━━━ DATA SHOWN
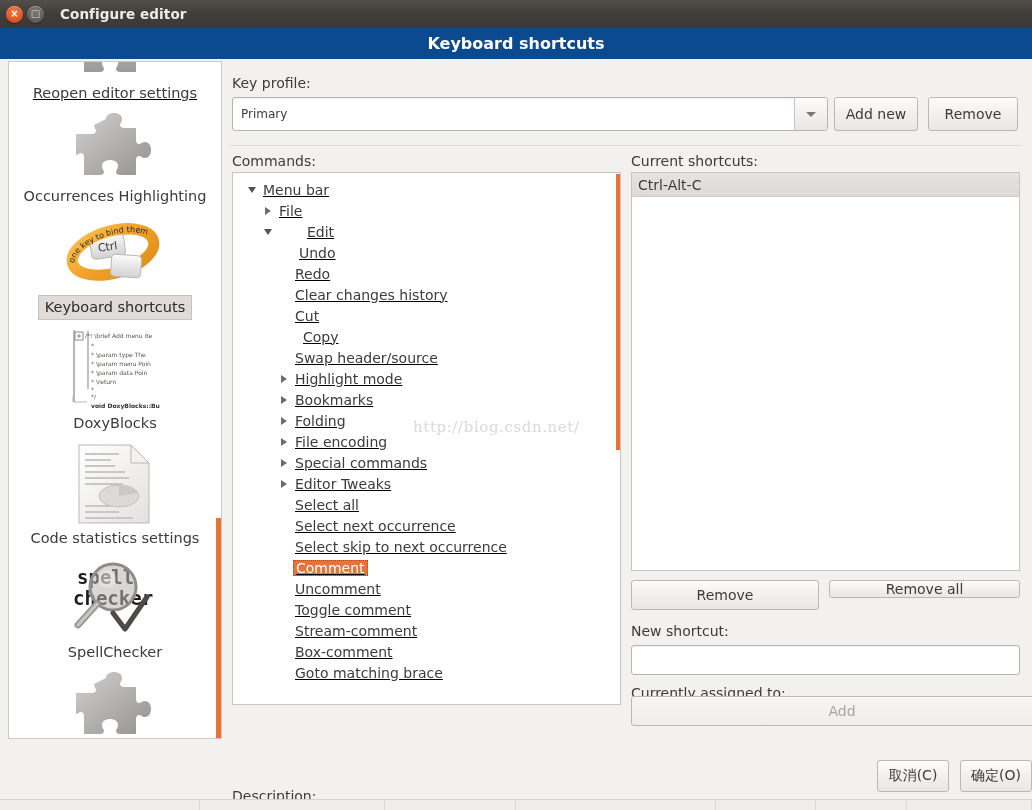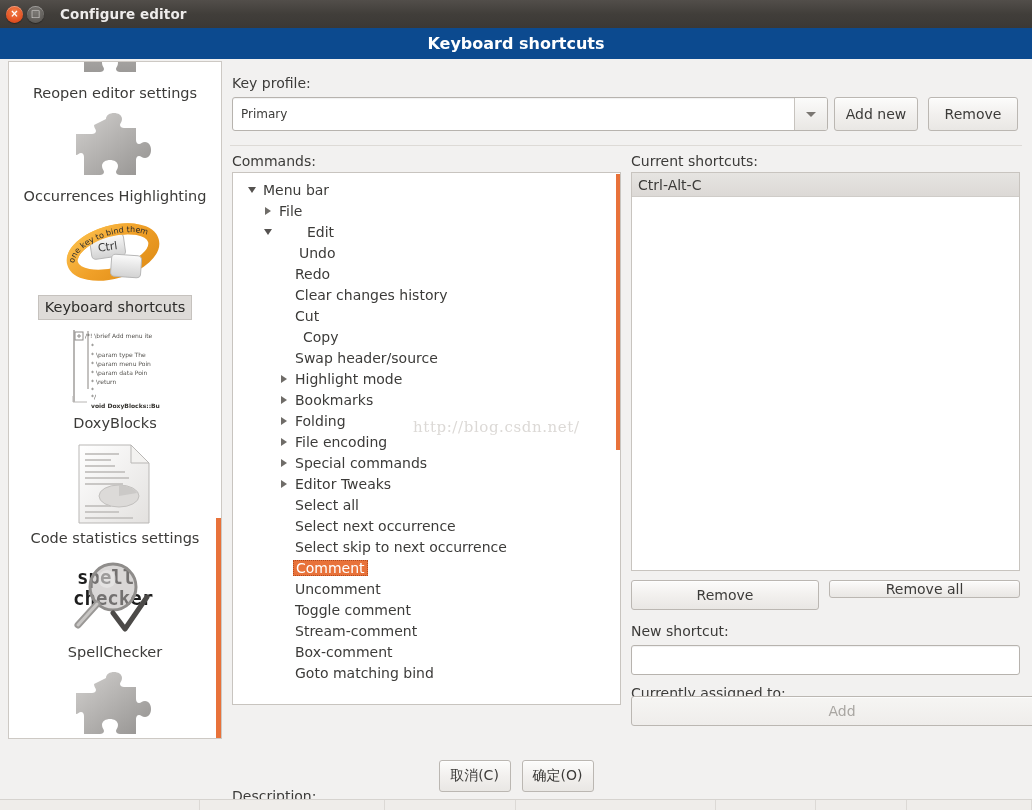--- a/index.html
+++ b/index.html
@@ -129,20 +129,21 @@
   }
 
   .lbl-commands { position: absolute; left: 2px; top: 92px; }
   .lbl-current  { position: absolute; left: 401px; top: 92px; }
 
   
   .tree-wrap {
     position: absolute; left: 2px; top: 111px; width: 389px; height: 533px;
     background: #ffffff; border: 1px solid #c8c4bf; box-sizing: border-box;
     overflow: hidden;
+    text-decoration: underline;
   }
   .tree { position: relative; padding: 6px 0 0 0; }
   .tnode {
     height: 21px; display: flex; align-items: center;
     font-size: 14px; color: #3c3b39; white-space: nowrap;
   }
   .tw { width: 18px; flex: none; display: flex; align-items: center; justify-content: center; }
   .tri-right { width:0;height:0;border-top:4.5px solid transparent;border-bottom:4.5px solid transparent;border-left:6px solid #6f6c68; }
   .tri-down  { width:0;height:0;border-left:4.5px solid transparent;border-right:4.5px solid transparent;border-top:6px solid #555250; }
   .tlabel { padding: 0 2px; }
@@ -192,21 +193,21 @@
   .desc-box {
     position: absolute; left: 0px; top: 748px; width: 792px; height: 1px;
     border-top: 1px solid #cdc9c4;
   }
   .desc-dot {
     position: absolute; left: 789px; top: 747px; width: 3px; height: 3px;
     background: #e8723a;
   }
   .footer {
     position: absolute; left: 0; top: 753px; width: 1032px; height: 45px;
-    display: flex; align-items: center; justify-content: center; gap: 11px;
+    display: flex; align-items: center; justify-content: flex-end; gap: 11px;
   }
   .btn-footer { width: 72px; height: 32px; font-size: 14px; }
   .taskbar {
     position: absolute; left: 0; top: 799px; width: 1032px; height: 11px;
     background: #efedea; border-top: 1px solid #d6d3cf;
     display: flex;
   }
   .taskcell { height: 100%; border-right: 1px solid #dcd9d5; }
 </style>
 </head>
@@ -225,21 +226,21 @@
   </div>
 
   <div class="headerbar">
     <span class="headerbar-title">Keyboard shortcuts</span>
   </div>
 
   <div class="body">
 
     <div class="sidebar">
 
-      <div class="side-item" style="margin-top:-52px;">
+      <div class="side-item" style="margin-top:-52px;text-decoration:underline;">
         <svg class="puzzle" viewBox="0 0 78 70">
           <defs>
               <linearGradient id="pz1" x1="0" y1="0" x2="0" y2="1">
             <stop offset="0" stop-color="#c9c7c5"></stop>
                 <stop offset="1" stop-color="#9c9a98"></stop>
           </linearGradient>
             </defs>
           <path fill="url(#pz1)" d="M30 6c0-4 4-6 8-6s8 2 8 6c0 3-2 4-2 6 0 2 2 3 4 3h12v12c0 2 1 4 3 4 2 0 3-2 6-2 4 0 6 4 6 8s-2 8-6 8c-3 0-4-2-6-2-2 0-3 2-3 4v15H44c-2 0-4-1-4-3 0-2 2-3 2-6 0-4-4-6-8-6s-8 2-8 6c0 3 2 4 2 6 0 2-2 3-4 3H8V44c0-2-1-4-3-4-2 0-3 2-5 2V21h16c2 0 4-1 4-3 0-2-2-3-2-6z"></path>
         </svg>
         <div class="side-label">Reopen editor settings</div>
@@ -494,21 +495,21 @@
             <div class="tnode" style="padding-left: 42px;">
               <span class="tw"></span>
               <span class="tlabel">Stream-comment</span>
             </div>
             <div class="tnode" style="padding-left: 42px;">
               <span class="tw"></span>
               <span class="tlabel">Box-comment</span>
             </div>
             <div class="tnode" style="padding-left: 42px;">
               <span class="tw"></span>
-              <span class="tlabel">Goto matching bind</span>
+              <span class="tlabel">Goto matching brace</span>
             </div>
           </div>
         <div class="watermark">http://blog.csdn.net/</div>
         <div class="tree-scroll"></div>
       </div>
 
       <div class="shlist" id="shlist-host">
           <div class="shrow">Ctrl-Alt-C</div>
         </div>
 

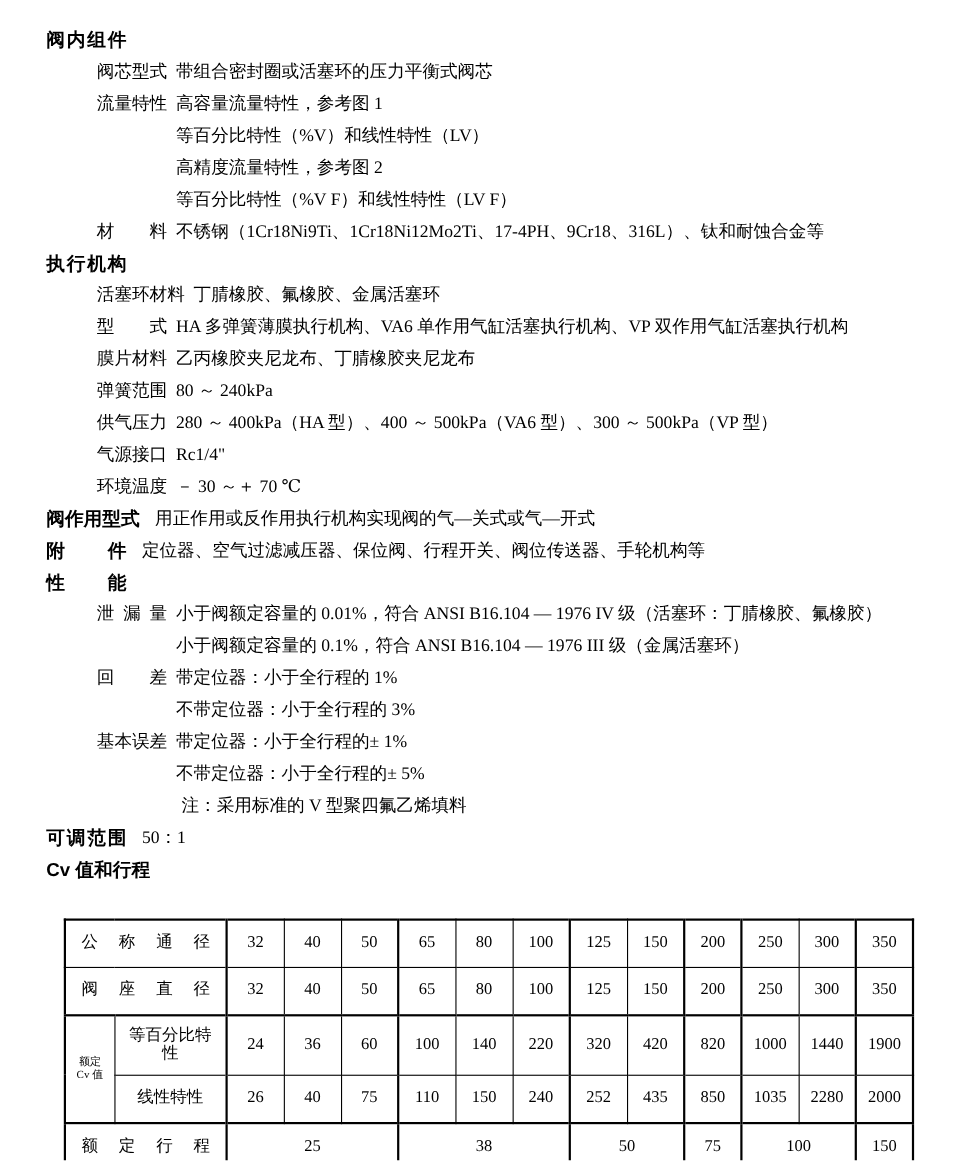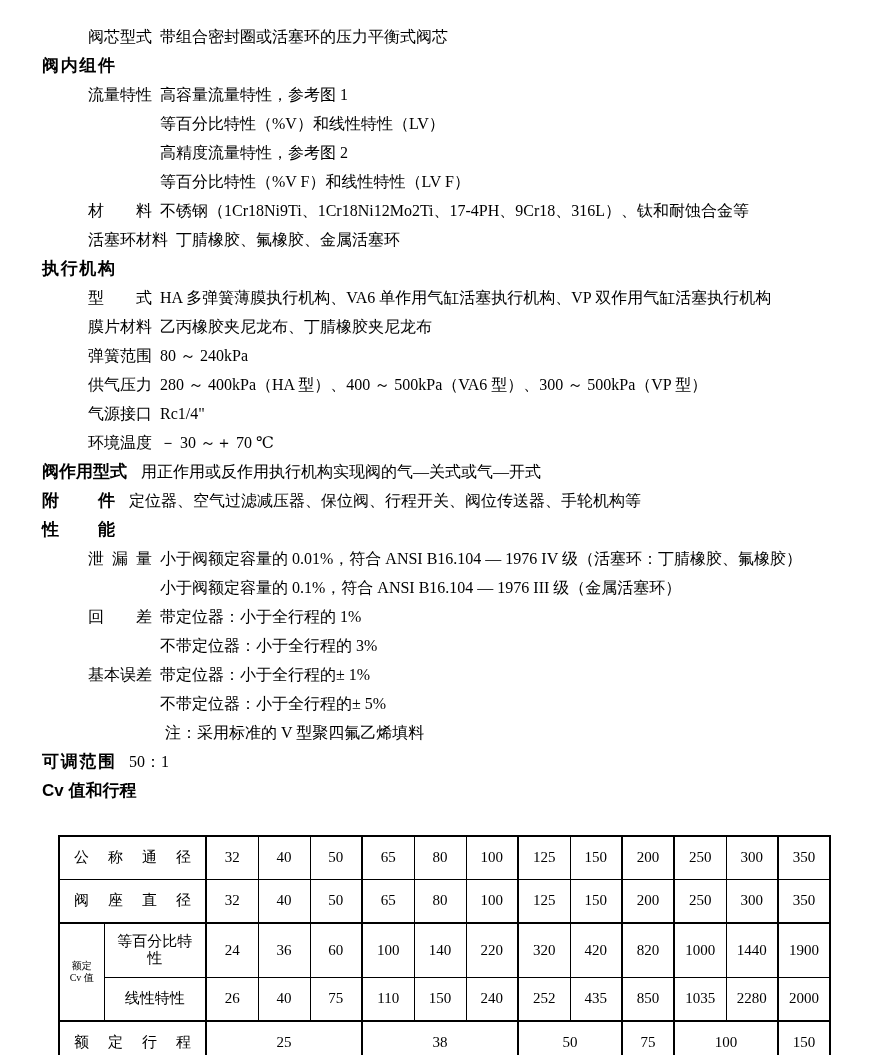--- a/index.html
+++ b/index.html
@@ -73,29 +73,29 @@
   table.cv td.tcv { white-space:pre-line; font-size:10px; line-height:1.15; }
 
   .figure-caption { margin-top:26px; padding-left:46px; line-height:29px; }
 </style>
 </head>
 <body>
 
 <div class="page">
   <div class="content">
     <div id="spec-sections">
+        <div class="line"><span class="bold-label">阀内组件</span></div>
         <div class="line spec-row"><span class="spec-label">阀芯型式</span><span>带组合密封圈或活塞环的压力平衡式阀芯</span></div>
-        <div class="line"><span class="bold-label">阀内组件</span></div>
         <div class="line spec-row"><span class="spec-label">流量特性</span><span>高容量流量特性，参考图 1</span></div>
         <div class="line spec-cont">等百分比特性（%V）和线性特性（LV）</div>
         <div class="line spec-cont">高精度流量特性，参考图 2</div>
         <div class="line spec-cont">等百分比特性（%V F）和线性特性（LV F）</div>
         <div class="line spec-row"><span class="spec-label">材料</span><span>不锈钢（1Cr18Ni9Ti、1Cr18Ni12Mo2Ti、17-4PH、9Cr18、316L）、钛和耐蚀合金等</span></div>
+        <div class="line"><span class="bold-label">执行机构</span></div>
         <div class="line spec-row"><span class="spec-label">活塞环材料</span><span>丁腈橡胶、氟橡胶、金属活塞环</span></div>
-        <div class="line"><span class="bold-label">执行机构</span></div>
         <div class="line spec-row"><span class="spec-label">型式</span><span>HA 多弹簧薄膜执行机构、VA6 单作用气缸活塞执行机构、VP 双作用气缸活塞执行机构</span></div>
         <div class="line spec-row"><span class="spec-label">膜片材料</span><span>乙丙橡胶夹尼龙布、丁腈橡胶夹尼龙布</span></div>
         <div class="line spec-row"><span class="spec-label">弹簧范围</span><span>80 ～ 240kPa</span></div>
         <div class="line spec-row"><span class="spec-label">供气压力</span><span>280 ～ 400kPa（HA 型）、400 ～ 500kPa（VA6 型）、300 ～ 500kPa（VP 型）</span></div>
         <div class="line spec-row"><span class="spec-label">气源接口</span><span>Rc1/4"</span></div>
         <div class="line spec-row"><span class="spec-label">环境温度</span><span>－ 30 ～＋ 70 ℃</span></div>
         <div class="line"><span class="bold-label">阀作用型式</span><span class="inline-value">用正作用或反作用执行机构实现阀的气—关式或气—开式</span></div>
         <div class="line"><span class="bold-label">附件</span><span class="inline-value">定位器、空气过滤减压器、保位阀、行程开关、阀位传送器、手轮机构等</span></div>
         <div class="line"><span class="bold-label">性能</span></div>
         <div class="line spec-row"><span class="spec-label">泄 漏 量</span><span>小于阀额定容量的 0.01%，符合 ANSI  B16.104 — 1976 IV 级（活塞环：丁腈橡胶、氟橡胶）</span></div>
━━━━━━
§ **WHAT YOU SHOULD DO**:
Give every line of the listing above again, exactly, with no images.

§ **ANSWER TO THIS EXERCISE**:
--- a/index.html
+++ b/index.html
@@ -129,20 +129,21 @@
   }
 
   .lbl-commands { position: absolute; left: 2px; top: 92px; }
   .lbl-current  { position: absolute; left: 401px; top: 92px; }
 
   
   .tree-wrap {
     position: absolute; left: 2px; top: 111px; width: 389px; height: 533px;
     background: #ffffff; border: 1px solid #c8c4bf; box-sizing: border-box;
     overflow: hidden;
+    text-decoration: underline;
   }
   .tree { position: relative; padding: 6px 0 0 0; }
   .tnode {
     height: 21px; display: flex; align-items: center;
     font-size: 14px; color: #3c3b39; white-space: nowrap;
   }
   .tw { width: 18px; flex: none; display: flex; align-items: center; justify-content: center; }
   .tri-right { width:0;height:0;border-top:4.5px solid transparent;border-bottom:4.5px solid transparent;border-left:6px solid #6f6c68; }
   .tri-down  { width:0;height:0;border-left:4.5px solid transparent;border-right:4.5px solid transparent;border-top:6px solid #555250; }
   .tlabel { padding: 0 2px; }
@@ -192,21 +193,21 @@
   .desc-box {
     position: absolute; left: 0px; top: 748px; width: 792px; height: 1px;
     border-top: 1px solid #cdc9c4;
   }
   .desc-dot {
     position: absolute; left: 789px; top: 747px; width: 3px; height: 3px;
     background: #e8723a;
   }
   .footer {
     position: absolute; left: 0; top: 753px; width: 1032px; height: 45px;
-    display: flex; align-items: center; justify-content: center; gap: 11px;
+    display: flex; align-items: center; justify-content: flex-end; gap: 11px;
   }
   .btn-footer { width: 72px; height: 32px; font-size: 14px; }
   .taskbar {
     position: absolute; left: 0; top: 799px; width: 1032px; height: 11px;
     background: #efedea; border-top: 1px solid #d6d3cf;
     display: flex;
   }
   .taskcell { height: 100%; border-right: 1px solid #dcd9d5; }
 </style>
 </head>
@@ -225,21 +226,21 @@
   </div>
 
   <div class="headerbar">
     <span class="headerbar-title">Keyboard shortcuts</span>
   </div>
 
   <div class="body">
 
     <div class="sidebar">
 
-      <div class="side-item" style="margin-top:-52px;">
+      <div class="side-item" style="margin-top:-52px;text-decoration:underline;">
         <svg class="puzzle" viewBox="0 0 78 70">
           <defs>
               <linearGradient id="pz1" x1="0" y1="0" x2="0" y2="1">
             <stop offset="0" stop-color="#c9c7c5"></stop>
                 <stop offset="1" stop-color="#9c9a98"></stop>
           </linearGradient>
             </defs>
           <path fill="url(#pz1)" d="M30 6c0-4 4-6 8-6s8 2 8 6c0 3-2 4-2 6 0 2 2 3 4 3h12v12c0 2 1 4 3 4 2 0 3-2 6-2 4 0 6 4 6 8s-2 8-6 8c-3 0-4-2-6-2-2 0-3 2-3 4v15H44c-2 0-4-1-4-3 0-2 2-3 2-6 0-4-4-6-8-6s-8 2-8 6c0 3 2 4 2 6 0 2-2 3-4 3H8V44c0-2-1-4-3-4-2 0-3 2-5 2V21h16c2 0 4-1 4-3 0-2-2-3-2-6z"></path>
         </svg>
         <div class="side-label">Reopen editor settings</div>
@@ -494,21 +495,21 @@
             <div class="tnode" style="padding-left: 42px;">
               <span class="tw"></span>
               <span class="tlabel">Stream-comment</span>
             </div>
             <div class="tnode" style="padding-left: 42px;">
               <span class="tw"></span>
               <span class="tlabel">Box-comment</span>
             </div>
             <div class="tnode" style="padding-left: 42px;">
               <span class="tw"></span>
-              <span class="tlabel">Goto matching bind</span>
+              <span class="tlabel">Goto matching brace</span>
             </div>
           </div>
         <div class="watermark">http://blog.csdn.net/</div>
         <div class="tree-scroll"></div>
       </div>
 
       <div class="shlist" id="shlist-host">
           <div class="shrow">Ctrl-Alt-C</div>
         </div>
 

--- a/index.html
+++ b/index.html
@@ -73,29 +73,29 @@
   table.cv td.tcv { white-space:pre-line; font-size:10px; line-height:1.15; }
 
   .figure-caption { margin-top:26px; padding-left:46px; line-height:29px; }
 </style>
 </head>
 <body>
 
 <div class="page">
   <div class="content">
     <div id="spec-sections">
+        <div class="line"><span class="bold-label">阀内组件</span></div>
         <div class="line spec-row"><span class="spec-label">阀芯型式</span><span>带组合密封圈或活塞环的压力平衡式阀芯</span></div>
-        <div class="line"><span class="bold-label">阀内组件</span></div>
         <div class="line spec-row"><span class="spec-label">流量特性</span><span>高容量流量特性，参考图 1</span></div>
         <div class="line spec-cont">等百分比特性（%V）和线性特性（LV）</div>
         <div class="line spec-cont">高精度流量特性，参考图 2</div>
         <div class="line spec-cont">等百分比特性（%V F）和线性特性（LV F）</div>
         <div class="line spec-row"><span class="spec-label">材料</span><span>不锈钢（1Cr18Ni9Ti、1Cr18Ni12Mo2Ti、17-4PH、9Cr18、316L）、钛和耐蚀合金等</span></div>
+        <div class="line"><span class="bold-label">执行机构</span></div>
         <div class="line spec-row"><span class="spec-label">活塞环材料</span><span>丁腈橡胶、氟橡胶、金属活塞环</span></div>
-        <div class="line"><span class="bold-label">执行机构</span></div>
         <div class="line spec-row"><span class="spec-label">型式</span><span>HA 多弹簧薄膜执行机构、VA6 单作用气缸活塞执行机构、VP 双作用气缸活塞执行机构</span></div>
         <div class="line spec-row"><span class="spec-label">膜片材料</span><span>乙丙橡胶夹尼龙布、丁腈橡胶夹尼龙布</span></div>
         <div class="line spec-row"><span class="spec-label">弹簧范围</span><span>80 ～ 240kPa</span></div>
         <div class="line spec-row"><span class="spec-label">供气压力</span><span>280 ～ 400kPa（HA 型）、400 ～ 500kPa（VA6 型）、300 ～ 500kPa（VP 型）</span></div>
         <div class="line spec-row"><span class="spec-label">气源接口</span><span>Rc1/4"</span></div>
         <div class="line spec-row"><span class="spec-label">环境温度</span><span>－ 30 ～＋ 70 ℃</span></div>
         <div class="line"><span class="bold-label">阀作用型式</span><span class="inline-value">用正作用或反作用执行机构实现阀的气—关式或气—开式</span></div>
         <div class="line"><span class="bold-label">附件</span><span class="inline-value">定位器、空气过滤减压器、保位阀、行程开关、阀位传送器、手轮机构等</span></div>
         <div class="line"><span class="bold-label">性能</span></div>
         <div class="line spec-row"><span class="spec-label">泄 漏 量</span><span>小于阀额定容量的 0.01%，符合 ANSI  B16.104 — 1976 IV 级（活塞环：丁腈橡胶、氟橡胶）</span></div>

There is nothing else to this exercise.